Lu, a 16-year-old from Sugar Land, has been working on research at UNT with chemistry professor William Acree to find the best way to purify fossil fuels. She was named a Siemens Semifinalist in 2016 for that research. In 2015, she also was a Siemens Semifinalist for a project where she worked to optimize data transfer and integrated circuit design and made a presentation on that subject before the Mathematics Association of America MathFest Conference. Lu has already co-authored two publications.

Prateek Kalakuntla, a TAMS student, was named an honorable mention recipient. He has conducted research alongside Mohammad Omary, professor of Chemistry. Kalakuntla, an 18-year-old from Plano, has solved many issues that current mercury sensors face and developed a low-cost, easy to use test to reveal mercury and other toxic heavy metals in water.      

Kalakuntla’s research resulted in his placing fourth and winning a $30,000 scholarship in the 2016 Siemens Competition in Math, Science and Technology. He presented his research at the Texas Undergraduate Research Day at the Capitol, held March 28, and will present it at the American Association for the Advancement of the Sciences meeting in San Diego April 22.

Kalakuntla said he was already working in Omary’s laboratory when he learned about the Goldwater competition.

“Entering the competition was a spring point for me learning how to write about and present my research,” he said. “Being named an Honorable Mention means a lot to me.”

After graduating from TAMS on May 11, Kalakuntla will attend the Massachusetts Institute of Technology and major in bioengineering.

UNT has produced 60 Goldwater Scholars since 1996, leading all Texas Universities. Goldwater awards are considered to be among the country's most prestigious scholarships awarded to students planning careers in mathematics, science and engineering. Scholarships of up to $7,500 a year are provided to help cover costs associated with tuition, fees, books, room and board. Students are chosen on the basis of their scientific research, grade point averages and other achievements.

Lu credits much of her research success to attending TAMS. She graduates this spring and is currently deciding between 10 collages that have accepted her. She plans to major in applied mathematics and eventually work her way up to a doctoral degree with a goal of attaining a career as a research professor.

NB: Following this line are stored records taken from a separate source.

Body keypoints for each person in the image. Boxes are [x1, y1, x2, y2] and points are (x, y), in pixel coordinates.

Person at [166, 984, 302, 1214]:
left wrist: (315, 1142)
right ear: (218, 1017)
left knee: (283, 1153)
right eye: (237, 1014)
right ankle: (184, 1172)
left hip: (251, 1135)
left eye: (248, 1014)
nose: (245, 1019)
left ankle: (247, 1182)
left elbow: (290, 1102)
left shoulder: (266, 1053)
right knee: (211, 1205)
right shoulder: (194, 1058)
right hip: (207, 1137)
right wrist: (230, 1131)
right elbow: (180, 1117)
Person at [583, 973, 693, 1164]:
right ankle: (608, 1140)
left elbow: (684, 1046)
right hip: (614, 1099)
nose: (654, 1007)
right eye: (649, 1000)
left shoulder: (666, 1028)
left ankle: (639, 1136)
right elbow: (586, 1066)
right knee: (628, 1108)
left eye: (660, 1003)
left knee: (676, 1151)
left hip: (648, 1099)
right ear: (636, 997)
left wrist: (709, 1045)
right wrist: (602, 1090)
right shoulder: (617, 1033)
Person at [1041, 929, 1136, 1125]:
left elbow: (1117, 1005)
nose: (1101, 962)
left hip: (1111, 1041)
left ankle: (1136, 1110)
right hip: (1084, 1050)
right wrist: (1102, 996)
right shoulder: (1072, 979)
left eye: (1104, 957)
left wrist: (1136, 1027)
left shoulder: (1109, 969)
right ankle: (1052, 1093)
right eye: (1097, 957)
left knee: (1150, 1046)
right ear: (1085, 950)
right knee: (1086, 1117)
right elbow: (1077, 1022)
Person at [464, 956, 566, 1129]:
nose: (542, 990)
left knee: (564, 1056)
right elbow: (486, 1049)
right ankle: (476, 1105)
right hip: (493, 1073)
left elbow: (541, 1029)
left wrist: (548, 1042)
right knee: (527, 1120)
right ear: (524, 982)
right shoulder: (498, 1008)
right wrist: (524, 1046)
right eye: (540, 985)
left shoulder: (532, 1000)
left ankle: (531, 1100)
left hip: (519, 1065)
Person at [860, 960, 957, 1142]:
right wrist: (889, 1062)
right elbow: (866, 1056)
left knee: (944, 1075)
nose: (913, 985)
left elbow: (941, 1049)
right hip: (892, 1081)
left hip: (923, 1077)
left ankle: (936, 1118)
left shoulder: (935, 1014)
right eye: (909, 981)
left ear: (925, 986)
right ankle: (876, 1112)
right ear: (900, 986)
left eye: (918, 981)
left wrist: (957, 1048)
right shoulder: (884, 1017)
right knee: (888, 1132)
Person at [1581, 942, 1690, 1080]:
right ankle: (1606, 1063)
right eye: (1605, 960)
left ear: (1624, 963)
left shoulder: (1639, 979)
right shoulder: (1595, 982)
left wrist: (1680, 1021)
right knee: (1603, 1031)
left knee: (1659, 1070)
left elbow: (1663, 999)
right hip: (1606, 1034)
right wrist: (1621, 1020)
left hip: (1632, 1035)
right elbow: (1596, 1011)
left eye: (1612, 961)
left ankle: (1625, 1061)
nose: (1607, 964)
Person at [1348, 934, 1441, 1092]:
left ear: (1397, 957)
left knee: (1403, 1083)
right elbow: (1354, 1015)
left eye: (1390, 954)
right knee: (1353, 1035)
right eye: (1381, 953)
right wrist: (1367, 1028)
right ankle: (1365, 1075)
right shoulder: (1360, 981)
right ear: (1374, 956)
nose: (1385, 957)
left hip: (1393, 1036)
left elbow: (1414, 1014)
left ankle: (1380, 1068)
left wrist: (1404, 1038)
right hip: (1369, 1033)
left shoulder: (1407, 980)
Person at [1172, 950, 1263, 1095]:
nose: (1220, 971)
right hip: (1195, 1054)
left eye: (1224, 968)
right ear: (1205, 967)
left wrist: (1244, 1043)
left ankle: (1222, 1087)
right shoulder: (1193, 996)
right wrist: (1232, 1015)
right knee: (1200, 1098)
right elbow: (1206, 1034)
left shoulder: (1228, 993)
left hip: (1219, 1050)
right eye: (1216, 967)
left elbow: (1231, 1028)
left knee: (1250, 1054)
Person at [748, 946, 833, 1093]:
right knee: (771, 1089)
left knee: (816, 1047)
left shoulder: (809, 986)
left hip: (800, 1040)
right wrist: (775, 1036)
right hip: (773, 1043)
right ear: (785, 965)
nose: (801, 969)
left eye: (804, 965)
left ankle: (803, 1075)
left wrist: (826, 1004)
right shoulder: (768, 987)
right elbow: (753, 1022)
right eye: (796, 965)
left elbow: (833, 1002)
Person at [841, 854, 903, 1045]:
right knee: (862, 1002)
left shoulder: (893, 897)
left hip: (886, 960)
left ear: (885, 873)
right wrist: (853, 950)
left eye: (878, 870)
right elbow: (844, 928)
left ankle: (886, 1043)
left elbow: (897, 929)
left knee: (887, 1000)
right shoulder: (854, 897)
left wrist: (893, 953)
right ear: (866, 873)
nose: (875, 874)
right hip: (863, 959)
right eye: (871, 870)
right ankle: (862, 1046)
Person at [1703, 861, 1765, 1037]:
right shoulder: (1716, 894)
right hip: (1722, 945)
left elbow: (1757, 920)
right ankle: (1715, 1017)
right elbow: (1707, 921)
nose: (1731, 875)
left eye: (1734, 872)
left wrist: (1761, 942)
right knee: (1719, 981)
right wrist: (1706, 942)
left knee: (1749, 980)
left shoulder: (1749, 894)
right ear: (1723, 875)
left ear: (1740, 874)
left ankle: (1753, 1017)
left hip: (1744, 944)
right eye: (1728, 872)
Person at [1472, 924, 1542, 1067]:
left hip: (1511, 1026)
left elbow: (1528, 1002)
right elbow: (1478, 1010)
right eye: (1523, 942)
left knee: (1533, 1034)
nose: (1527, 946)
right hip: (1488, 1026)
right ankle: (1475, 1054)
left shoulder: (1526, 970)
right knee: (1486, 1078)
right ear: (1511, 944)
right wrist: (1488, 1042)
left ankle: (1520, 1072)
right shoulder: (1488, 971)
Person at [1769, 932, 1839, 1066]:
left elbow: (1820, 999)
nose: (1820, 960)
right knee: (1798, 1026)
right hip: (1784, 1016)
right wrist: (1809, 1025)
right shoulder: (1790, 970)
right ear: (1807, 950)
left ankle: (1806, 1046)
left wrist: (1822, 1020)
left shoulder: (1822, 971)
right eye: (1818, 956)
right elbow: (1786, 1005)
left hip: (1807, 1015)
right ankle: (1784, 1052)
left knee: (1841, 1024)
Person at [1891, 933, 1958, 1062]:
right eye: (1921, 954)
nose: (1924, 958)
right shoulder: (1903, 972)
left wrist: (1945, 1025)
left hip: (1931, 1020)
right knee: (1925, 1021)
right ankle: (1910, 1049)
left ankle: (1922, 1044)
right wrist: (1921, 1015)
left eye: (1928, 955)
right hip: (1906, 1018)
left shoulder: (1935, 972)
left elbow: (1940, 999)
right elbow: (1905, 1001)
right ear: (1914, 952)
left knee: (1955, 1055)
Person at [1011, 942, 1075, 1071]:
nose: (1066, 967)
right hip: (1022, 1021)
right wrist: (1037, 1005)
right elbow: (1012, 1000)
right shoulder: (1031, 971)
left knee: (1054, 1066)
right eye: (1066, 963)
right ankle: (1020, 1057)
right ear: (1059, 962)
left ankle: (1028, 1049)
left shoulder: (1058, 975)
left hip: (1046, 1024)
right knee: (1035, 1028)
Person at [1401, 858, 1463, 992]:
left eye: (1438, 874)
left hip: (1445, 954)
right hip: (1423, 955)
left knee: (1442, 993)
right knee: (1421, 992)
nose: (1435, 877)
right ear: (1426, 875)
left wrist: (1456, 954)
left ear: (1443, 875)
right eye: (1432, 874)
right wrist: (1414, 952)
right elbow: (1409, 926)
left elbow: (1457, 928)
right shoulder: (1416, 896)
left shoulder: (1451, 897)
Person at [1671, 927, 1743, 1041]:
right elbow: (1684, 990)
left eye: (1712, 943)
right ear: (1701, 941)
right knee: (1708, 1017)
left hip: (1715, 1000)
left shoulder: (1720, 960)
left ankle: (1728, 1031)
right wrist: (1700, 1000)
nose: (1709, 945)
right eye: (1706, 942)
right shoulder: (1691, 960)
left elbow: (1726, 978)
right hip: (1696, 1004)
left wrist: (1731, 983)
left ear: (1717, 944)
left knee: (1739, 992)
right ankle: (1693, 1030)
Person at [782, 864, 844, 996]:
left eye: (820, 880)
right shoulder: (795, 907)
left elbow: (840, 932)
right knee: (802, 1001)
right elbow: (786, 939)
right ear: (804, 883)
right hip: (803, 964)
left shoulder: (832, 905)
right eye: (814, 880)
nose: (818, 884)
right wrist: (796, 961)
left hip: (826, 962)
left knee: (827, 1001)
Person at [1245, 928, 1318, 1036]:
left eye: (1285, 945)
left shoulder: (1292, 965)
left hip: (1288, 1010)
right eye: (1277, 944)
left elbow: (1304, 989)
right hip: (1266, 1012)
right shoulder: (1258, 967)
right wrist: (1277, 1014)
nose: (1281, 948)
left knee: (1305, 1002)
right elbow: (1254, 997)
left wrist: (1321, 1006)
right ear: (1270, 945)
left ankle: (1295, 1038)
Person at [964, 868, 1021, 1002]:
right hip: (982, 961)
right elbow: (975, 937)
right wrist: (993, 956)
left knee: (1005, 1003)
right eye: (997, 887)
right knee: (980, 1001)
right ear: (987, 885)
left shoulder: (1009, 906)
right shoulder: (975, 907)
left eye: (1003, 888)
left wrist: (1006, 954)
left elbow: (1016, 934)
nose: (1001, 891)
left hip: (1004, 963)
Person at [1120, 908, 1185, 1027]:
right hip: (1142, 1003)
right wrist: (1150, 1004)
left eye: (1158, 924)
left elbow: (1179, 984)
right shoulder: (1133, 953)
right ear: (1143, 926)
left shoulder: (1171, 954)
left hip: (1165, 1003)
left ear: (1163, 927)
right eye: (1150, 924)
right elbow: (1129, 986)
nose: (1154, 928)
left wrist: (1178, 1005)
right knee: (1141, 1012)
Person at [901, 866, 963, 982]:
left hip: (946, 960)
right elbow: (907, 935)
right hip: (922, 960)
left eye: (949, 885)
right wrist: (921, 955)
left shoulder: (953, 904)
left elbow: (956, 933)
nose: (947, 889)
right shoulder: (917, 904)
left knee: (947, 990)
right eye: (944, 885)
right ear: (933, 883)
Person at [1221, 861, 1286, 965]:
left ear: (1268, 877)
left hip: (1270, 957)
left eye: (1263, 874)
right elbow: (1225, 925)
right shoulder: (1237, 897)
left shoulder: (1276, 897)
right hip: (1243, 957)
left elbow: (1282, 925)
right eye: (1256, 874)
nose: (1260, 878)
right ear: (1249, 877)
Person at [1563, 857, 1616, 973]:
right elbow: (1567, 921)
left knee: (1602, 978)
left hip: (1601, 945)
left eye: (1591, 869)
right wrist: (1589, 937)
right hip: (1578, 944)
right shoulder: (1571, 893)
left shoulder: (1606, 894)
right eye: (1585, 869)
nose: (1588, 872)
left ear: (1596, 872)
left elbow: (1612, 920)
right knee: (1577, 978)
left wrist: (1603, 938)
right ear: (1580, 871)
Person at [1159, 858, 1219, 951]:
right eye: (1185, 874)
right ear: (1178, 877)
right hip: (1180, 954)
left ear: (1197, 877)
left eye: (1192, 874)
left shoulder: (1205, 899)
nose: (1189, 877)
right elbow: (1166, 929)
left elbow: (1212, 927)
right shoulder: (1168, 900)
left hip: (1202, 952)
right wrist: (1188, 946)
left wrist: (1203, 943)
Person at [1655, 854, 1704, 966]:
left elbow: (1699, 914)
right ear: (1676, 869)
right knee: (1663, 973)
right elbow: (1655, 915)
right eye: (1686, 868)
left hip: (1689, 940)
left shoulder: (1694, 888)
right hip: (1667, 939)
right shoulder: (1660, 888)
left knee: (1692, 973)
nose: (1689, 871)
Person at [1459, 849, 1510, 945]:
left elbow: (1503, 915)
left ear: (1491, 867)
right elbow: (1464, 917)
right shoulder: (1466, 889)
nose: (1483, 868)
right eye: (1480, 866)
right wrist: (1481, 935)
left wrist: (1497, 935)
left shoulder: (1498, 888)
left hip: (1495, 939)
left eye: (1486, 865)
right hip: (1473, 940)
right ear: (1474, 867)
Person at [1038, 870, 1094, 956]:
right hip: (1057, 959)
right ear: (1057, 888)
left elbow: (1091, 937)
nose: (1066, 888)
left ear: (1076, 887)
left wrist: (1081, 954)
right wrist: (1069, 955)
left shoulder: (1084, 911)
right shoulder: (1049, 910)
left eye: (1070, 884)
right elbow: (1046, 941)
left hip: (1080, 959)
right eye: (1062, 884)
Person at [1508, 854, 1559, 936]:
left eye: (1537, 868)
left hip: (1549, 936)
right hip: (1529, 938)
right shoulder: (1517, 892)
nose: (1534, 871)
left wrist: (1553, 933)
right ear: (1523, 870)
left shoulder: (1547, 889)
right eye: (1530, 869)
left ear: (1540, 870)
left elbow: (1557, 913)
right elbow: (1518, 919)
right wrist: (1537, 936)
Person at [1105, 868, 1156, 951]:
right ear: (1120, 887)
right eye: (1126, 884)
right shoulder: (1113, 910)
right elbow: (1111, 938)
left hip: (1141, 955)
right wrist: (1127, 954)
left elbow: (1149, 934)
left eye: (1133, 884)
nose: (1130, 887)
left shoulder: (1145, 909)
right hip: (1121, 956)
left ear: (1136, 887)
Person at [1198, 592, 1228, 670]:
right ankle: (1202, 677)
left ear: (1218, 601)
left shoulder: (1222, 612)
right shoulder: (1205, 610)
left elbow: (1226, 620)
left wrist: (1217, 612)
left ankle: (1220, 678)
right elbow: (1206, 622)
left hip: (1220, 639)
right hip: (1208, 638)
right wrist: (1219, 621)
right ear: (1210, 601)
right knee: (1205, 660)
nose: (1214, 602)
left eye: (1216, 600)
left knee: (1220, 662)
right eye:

“I think TAMS is the best decision I’ve ever made,” she said. “There is so much independence to create your own learning plan. It’s also not competitive, instead it’s about being collaborative and helping each other. TAMS has just been the best experience and I wouldn’t trade it for the world.”

About TAMS

UNT's Texas Academy of Mathematics and Science is the nation's first accelerated residential program for gifted high schoolers, allowing them to come to UNT to start their first two years of college early. Mentored by faculty at UNT, TAMS students tackle complex, real-world problems, working on solutions and breakthroughs in fields ranging from healthcare to energy consumption. TAMS is an important pipeline for STEM education, nurturing the next generation of innovators, and the program is one of the many ways UNT advances science, engineering and technology.